# Assigned task
From the passage on Lucid below, list every quarterly figure for vehicles made or delivered. Give each with its quarter and whether it counts production or deliveries.

# Extract

━━━━━━━━━━━━━━━━━━━━

After the disappointing forecast figures, Reuters reports Lucid shares dropped 11% in after-hours trading. Obviously, investors are rattled about the future viability of the company.
Even worse, Lucid’s Q1 2023 production and delivery figures took a dive. The startup automaker only made 2,314 vehicles versus 3,493 assembled in Q4 2022. Deliveries for the first quarter of this year came in at a mere 1,406 units, down from 1,932 in the final quarter of last year. You’ll notice there’s quite the gap between production and deliveries, a fact that’s troubling.
Just like every other automaker under the sun, Lucid has faced difficulties with supply chain disruptions and shortages. Some customers who put in a preorder on an EV long ago have given up in disgust, concluding they should simply buy something else they can actually get. Lucid claims to have 28,000 active customer orders as of February 21, down 6,000 from the figure it cited in Q3. It has only delivered about 1,900 vehicles since, so that gives us some idea of how many cancellations are pouring in.

━━━━━━━━━━━━━━━━━━━━

[Records from a dataset]
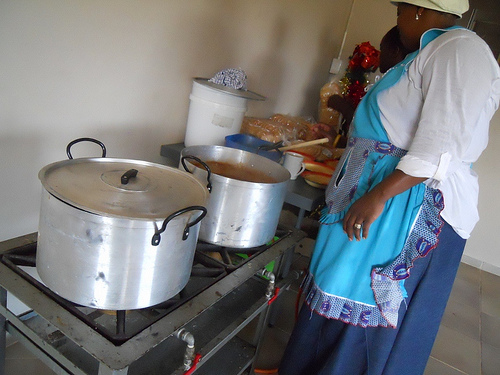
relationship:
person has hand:
[282, 2, 499, 374] [339, 193, 385, 240]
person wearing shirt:
[282, 2, 499, 374] [379, 28, 499, 242]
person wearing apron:
[282, 2, 499, 374] [301, 25, 442, 327]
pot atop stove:
[36, 155, 211, 307] [0, 213, 305, 373]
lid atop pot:
[41, 157, 207, 218] [36, 155, 211, 307]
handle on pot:
[154, 207, 209, 248] [36, 155, 211, 307]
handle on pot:
[66, 136, 107, 161] [36, 155, 211, 307]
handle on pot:
[180, 153, 213, 191] [36, 155, 211, 307]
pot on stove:
[36, 155, 211, 307] [0, 213, 305, 373]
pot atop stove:
[176, 147, 297, 250] [0, 213, 305, 373]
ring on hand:
[354, 221, 362, 231] [339, 193, 385, 240]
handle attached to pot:
[154, 207, 209, 248] [36, 155, 211, 307]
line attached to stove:
[176, 330, 202, 374] [0, 213, 305, 373]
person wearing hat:
[282, 2, 499, 374] [403, 0, 471, 17]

━━━━━━━━━━━━━━━━━━━━

# Response box
- Q1 2023 production: 2,314 vehicles
- Q4 2022 production: 3,493 vehicles
- Q1 2023 deliveries: 1,406 units
- Q4 2022 deliveries: 1,932 units